Challenging the colonial narratives surrounding the Netflix film Against the Ice, this personal, editorial project by a present-day descendant opens-up to cultural and historical inclusion by broadening the storytelling.
The new Netflix film Against the Ice is based on the adventures of a Danish polar explorer, captain, and coloniser in Kalaallit Nunaat (Greenland), who marked his agenda and achievements in books and maps that contributed to the production of ‘collective memory’ and the dominant history of Nordic colonialism.

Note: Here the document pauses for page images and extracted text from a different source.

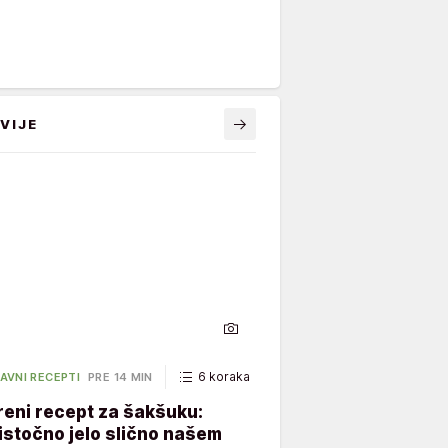
VIJE
6 koraka
30 minuta
AVNI RECEPTI
PRE 14 MIN
eni recept za šakšuku:
istočno jelo slično našem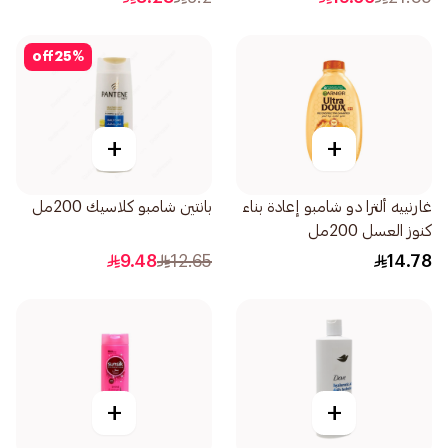
off
25
%
+
+
غارنييه ألترا دو شامبو إعادة بناء
بانتين شامبو كلاسيك 200مل
كنوز العسل 200مل
9.48
12.65
14.78
+
+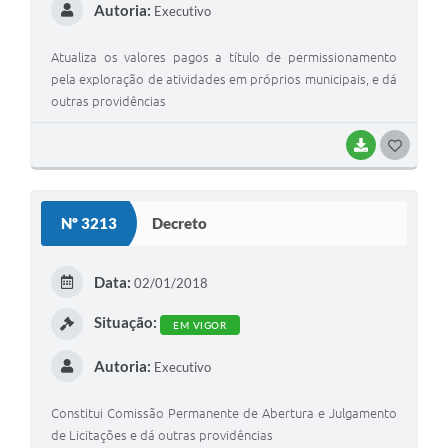
Autoria:
Executivo
Atualiza os valores pagos a título de permissionamento
pela exploração de atividades em próprios municipais, e dá
outras providências
BAIXAR
G
O
S
Nº 3213
Decreto
T
E
Data:
02/01/2018
I
Situação:
EM VIGOR
Autoria:
Executivo
Constitui Comissão Permanente de Abertura e Julgamento
de Licitações e dá outras providências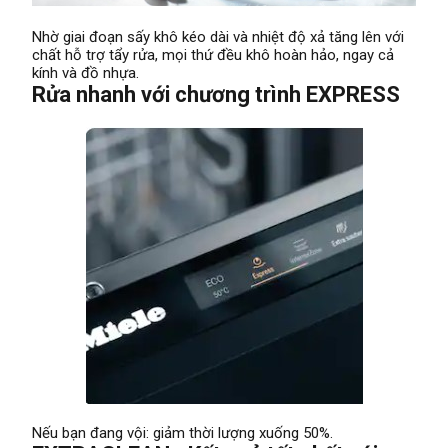
Nhờ giai đoạn sấy khô kéo dài và nhiệt độ xả tăng lên với
chất hỗ trợ tẩy rửa, mọi thứ đều khô hoàn hảo, ngay cả
kính và đồ nhựa.
Rửa nhanh với chương trình EXPRESS
Nếu bạn đang vội: giảm thời lượng xuống 50%.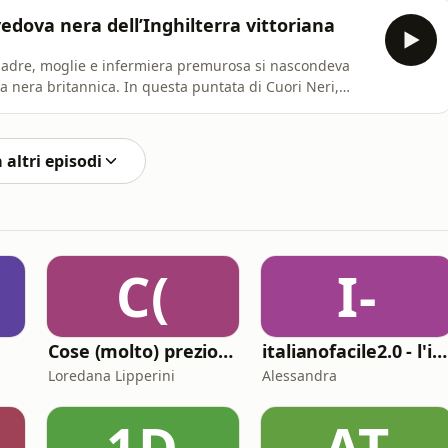
poco.Due giorni dopo, i corpi di Jayne Friedt, Ruth
dova nera dell’Inghilterra vittoriana
madre, moglie e infermiera premurosa si nascondeva
ca nera britannica. In questa puntata di Cuori Neri,
cusata di aver seminato morte tra mariti, figli, amanti e
i sospetti, polizze assicurative e funerali troppo
 altri episodi
C(
I-
Cose (molto) preziose
italianofacile2.0 - l'italiano con le canzoni
Loredana Lipperini
Alessandra
1D
AT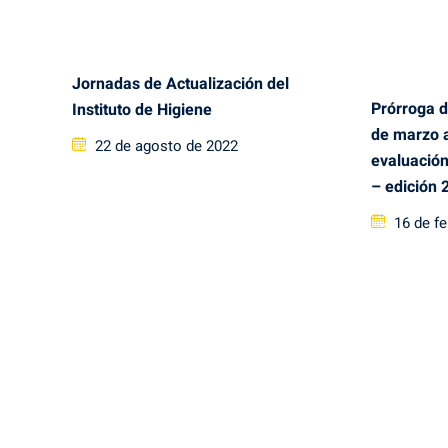
on
on
Jornadas de Actualización del
Prórroga d
Instituto de Higiene
de marzo a
Posted
22 de agosto de 2022
evaluación
on
– edición 
Posted
16 de f
on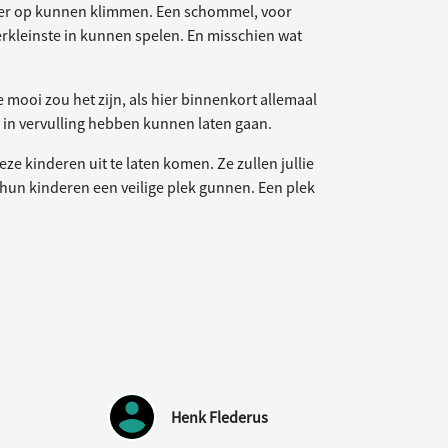
ekker op kunnen klimmen. Een schommel, voor
rkleinste in kunnen spelen. En misschien wat
.
 mooi zou het zijn, als hier binnenkort allemaal
 in vervulling hebben kunnen laten gaan.
ze kinderen uit te laten komen. Ze zullen jullie
 hun kinderen een veilige plek gunnen. Een plek
Henk Flederus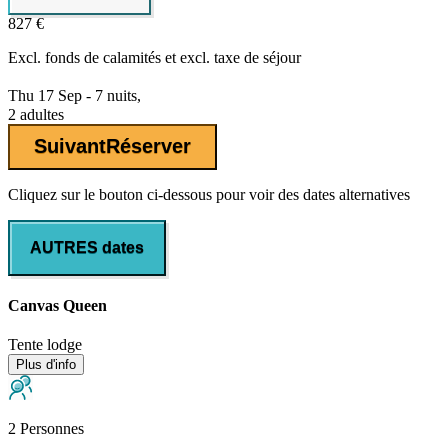
827 €
Excl.
fonds de calamités
et excl. taxe de séjour
Thu 17 Sep - 7 nuits,
2 adultes
Suivant
Réserver
Cliquez sur le bouton ci-dessous pour voir des dates alternatives
AUTRES dates
Canvas Queen
Tente lodge
Plus d'info
2 Personnes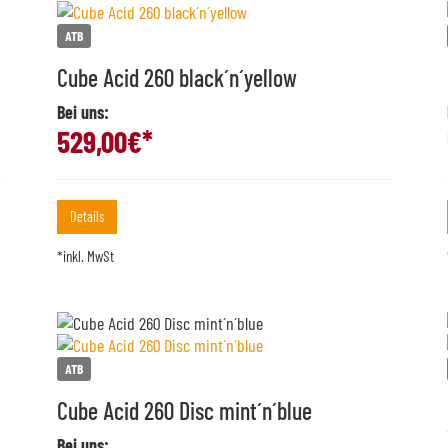
ATB
Cube Acid 260 black´n´yellow
Bei uns:
529,00
€*
Details
*inkl. MwSt
ATB
Cube Acid 260 Disc mint´n´blue
Bei uns: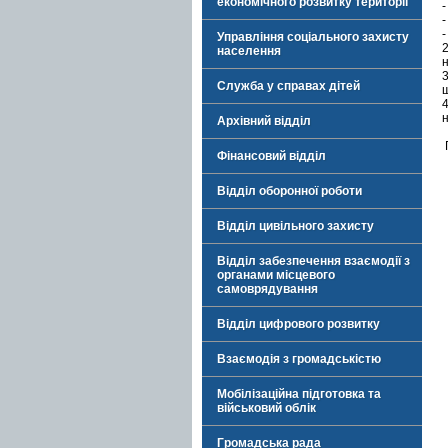
економічного розвитку території
-
-
-
Управління соціального захисту
населення
3
Служба у справах дітей
Архівний відділ
Фінансовий відділ
Відділ оборонної роботи
Відділ цивільного захисту
Відділ забезпечення взаємодії з
органами місцевого
самоврядування
Відділ цифрового розвитку
Взаємодія з громадськістю
Мобілізаційна підготовка та
військовий облік
Громадська рада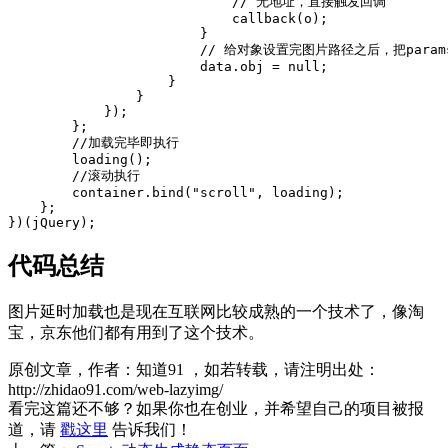
                            // 无地址，直接触发回调

                            callback(o);

                        }

                        // 给对象设置完图片路径之后，把
                        data.obj = null;

                    }

                }

            });

        };

        //加载完毕即执行

        loading();

        //滚动执行

        container.bind("scroll", loading);

    };

代码总结
图片延时加载也是现在互联网比较成熟的一个技术了，像淘
宝，京东他们都有用到了这个技术。
原创文章，作者：知道91
，如若转载，请注明出处：
http://zhidao91.com/web-lazyimg/
看完这篇还不够？如果你也在创业，并希望自己的项目被报
道，请
戳这里
告诉我们！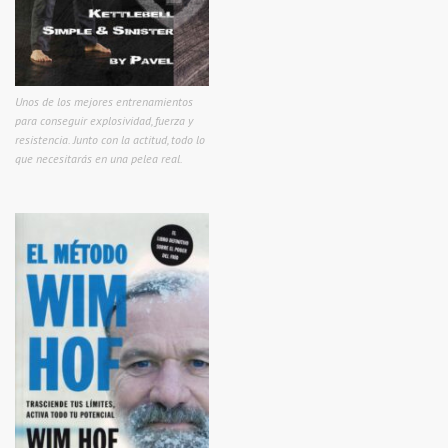
Unos de los mejores entrenamientos
para conseguir explosividad, fuerza y
resistencia. Junto con la actitud, todo lo
que necesitarás en una pelea real.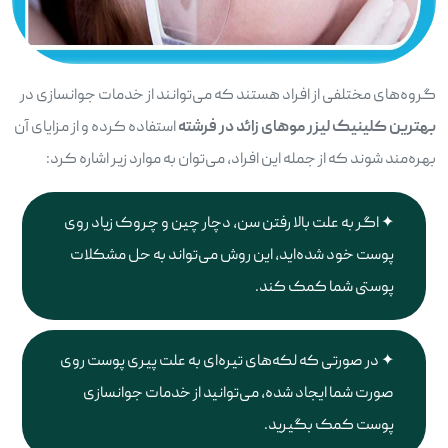
گروه‌های مختلفی از افراد هستند که می‌توانند از خدمات جوانسازی در
بهترین کلینیک لیزر موهای زائد در فرشته
استفاده کرده و از مزایای آن
بهره‌مند شوند که از جمله این افراد، می‌توان به موارد زیر اشاره کرد:
اگر به علت بالا رفتن سن، دچار چین و چروک زیاد روی
پوست خود شده‌اید، این روش می‌تواند به حل مشکلات
پوستی شما کمک کند.
در صورتی که لکه‌های تیره‌ای به علت پیری پوست روی
صورت شما ایجاد شده، می‌توانید از خدمات جوانسازی
پوست کمک بگیرید.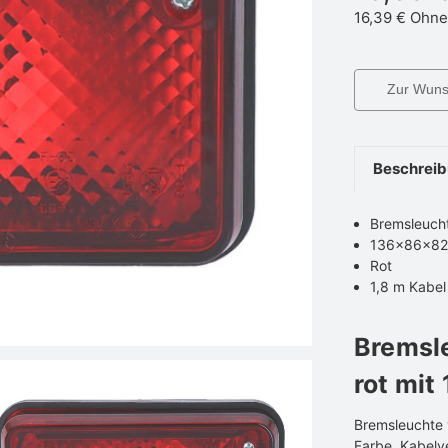
16,39 €
Ohne
Zur Wunsc
Beschrei
Bremsleuch
136×86×8
Rot
1,8 m Kabel
Bremsl
rot mit
Bremsleuchte
Farbe. Kabelv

This book is designed and edited by Gudrun Havsteen-Mikkelsen, the great-granddaughter of this same explorer, in collaboration with designer Anna Bierler. Combining visual and textual contributions, archival material, dialogues, and controversies, Snowblindness – Let’s talk about storytelling, colonialism, Netflix and my great grandfather presents new grounds for engagement with the polar explorer’s stories, whether these are visually, orally, or textually transferred. The result is a generous and vulnerable reader, which weaves information from a multiplicity of sources, and places particular emphasis on collaboration, trust, and questioning.
Our lives resonate through storytelling. The writing and rewriting of history, family stories handed down through generations, the inclusion of plural perspectives and subsequent broadening of conversations; our identities are made by narratives colliding and shifting. In Snowblindness, colonial narratives are challenged through such storytelling, encouraging a questioning of history, ethics, and aesthetics.